MieterEcho online 14.04.2020
Pears Global geht Shoppen im Schillerkiez
Eigentlich war für den 11. April im Stadtteil Neukölln eine Stadtteildemonstration gegen die Verdrängung von Kiezkultur und Mieter/innen geplant. Die wurde im Zeichen von Corona nach dem Infektionsschutzgesetz verboten. Trotzdem gab es in dem Stadtteil am vergangenen Samstag Mieter/innenproteste.
Punkt 18 Uhr begann das Kiezscheppern, zu dem Mieter/innen des Wohnblocks Leinestraße/Ecke Oderstraße aufgerufen haben. Die ca. 320 Bewohner/innen der knapp 160 Wohnungen der beiden Gebäude hatten im Februar zufällig erfahren, wer zugeschlagen hat. „Wie das Netzwerk Steuergerechtigkeit recherchierte und uns aus vertraulichen Quellen zugetragen wurde, handelt es sich bei dem Käufer wohl um eine Briefkastenfirma in Luxemburg, hinter der die drei Milliardärsbrüder Pears stehen.
Die „Marie Luise S.à r.l.“ wurde vermutlich extra für den Zweck des Kaufs gegründet und gehört zu einem verzweigten Netzwerk an Firmen, mit dem die Eigentümer dahinter ihre Identität verschleiern und vor allem Steuern sparen wollen.“ Nun ist die Pears Global im Schillerkiez berüchtigt. So versucht eine ihrer Briefkastenfirmen seit mehr als einem Jahr die Kiezkneipe „Syndikat“ in der Weisestraße zu raumen. Eigentlich war die Zwangsräumung für den 17. April angesetzt. Der Termin wurde angesichts der Corona-Krise ausgesetzt, aber nicht aufgehoben. Die Mitglieder des Kneipenkollektivs des Syndikats haben mit der Recherche über ihren Eigentümer die bisher wenig bekannte Pears Global in den Fokus des Interesses gerückt. Mit Erfolg, wie sich bei der Coronagerechten Protestaktion der Mieter/innen des Oder-Leine-Häuserblocks zeigte.

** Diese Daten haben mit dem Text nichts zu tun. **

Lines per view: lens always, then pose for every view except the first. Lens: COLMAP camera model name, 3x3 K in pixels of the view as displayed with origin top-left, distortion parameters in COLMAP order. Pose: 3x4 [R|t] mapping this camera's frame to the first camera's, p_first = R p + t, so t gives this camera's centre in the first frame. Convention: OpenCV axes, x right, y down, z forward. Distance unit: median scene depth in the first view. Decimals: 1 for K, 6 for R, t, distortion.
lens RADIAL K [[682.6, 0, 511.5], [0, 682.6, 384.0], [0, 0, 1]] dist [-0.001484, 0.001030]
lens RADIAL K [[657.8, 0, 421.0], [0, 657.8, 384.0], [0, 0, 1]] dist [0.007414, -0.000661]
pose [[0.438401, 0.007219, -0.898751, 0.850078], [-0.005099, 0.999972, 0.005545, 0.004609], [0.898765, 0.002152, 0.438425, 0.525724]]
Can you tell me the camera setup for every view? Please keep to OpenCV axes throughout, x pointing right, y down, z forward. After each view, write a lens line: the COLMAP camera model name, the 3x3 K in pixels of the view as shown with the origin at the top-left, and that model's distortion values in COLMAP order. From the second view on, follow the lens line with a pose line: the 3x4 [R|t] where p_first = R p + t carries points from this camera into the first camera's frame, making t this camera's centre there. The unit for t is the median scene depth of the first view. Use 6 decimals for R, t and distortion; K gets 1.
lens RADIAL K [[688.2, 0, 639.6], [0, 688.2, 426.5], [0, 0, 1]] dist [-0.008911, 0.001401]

Neben der temporären Schepperaktion, hängen jetzt viele Transparente aus den Fenstern der Gebäude, die sich gegen die Briefkastenfirmen im Allgemeinen und die Pears Global im Besonderen richten. Tatsächlich konnte man am Samstag auch sehen, dass nicht nur die Bewohner/innen besser kooperieren. So dürften viele Mieter/innen des Häuserblocks bisher wenig von der Kiezkneipe Syndikat gehört haben. Die Pears Global hat sie zusammengebracht. Daher ist sehr zu hoffen, dass auch bald wieder Demonstrationen und Straßenfeste möglich sind, um die Zusammenarbeit zu verbessern. Die Aktion vom vergangenen Samstag macht aber deutlich, dass Proteste auch unter Corona-Notstandsbedingungen möglich sind.

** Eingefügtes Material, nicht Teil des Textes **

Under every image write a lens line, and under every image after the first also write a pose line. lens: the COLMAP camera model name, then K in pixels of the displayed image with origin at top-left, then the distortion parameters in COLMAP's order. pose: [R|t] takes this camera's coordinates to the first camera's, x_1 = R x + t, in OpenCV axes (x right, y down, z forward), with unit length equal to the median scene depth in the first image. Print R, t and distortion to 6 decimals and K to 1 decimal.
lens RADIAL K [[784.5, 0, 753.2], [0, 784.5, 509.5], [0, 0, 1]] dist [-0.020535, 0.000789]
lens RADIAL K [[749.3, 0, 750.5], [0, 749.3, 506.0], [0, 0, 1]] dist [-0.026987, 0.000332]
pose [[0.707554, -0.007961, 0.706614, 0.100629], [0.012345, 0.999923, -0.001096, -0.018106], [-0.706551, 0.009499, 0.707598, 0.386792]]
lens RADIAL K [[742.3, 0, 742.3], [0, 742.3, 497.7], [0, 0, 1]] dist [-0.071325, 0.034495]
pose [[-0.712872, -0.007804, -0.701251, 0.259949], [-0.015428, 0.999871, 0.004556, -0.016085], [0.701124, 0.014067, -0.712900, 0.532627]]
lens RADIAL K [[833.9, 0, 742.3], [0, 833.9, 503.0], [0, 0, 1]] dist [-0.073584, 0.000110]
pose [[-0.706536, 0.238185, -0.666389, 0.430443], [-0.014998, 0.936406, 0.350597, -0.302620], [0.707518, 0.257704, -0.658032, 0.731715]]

Auch Mieter/innen in der Mariannenstraße droht weiter Vertreibung
Nicht nur die Mieter/innen in Neukölln machen die Erfahrung, dass die Verdrängung auch in der Corona-Krise weitergeht. So sind die Mieter/innen der Manteuffelstraße 105 und der Muskauer Straße 51 weiter bedroht (zum Artikel). Ihre Forderung, die am 20.4. endende Vorverkaufsfrist zu verlängern, sei bisher nicht umgesetzt worden, erklärt Mieterin Linda Kokott gegenüber MieterEcho online. Zudem habe der Kreuzberger Bezirksstadtrat Florian Schmidt die Bewohner/innen darüber informiert, dass der potentielle Käufer weder die Abwendungsvereinbarung noch Zusatzvereinbarungen unterzeichnen will.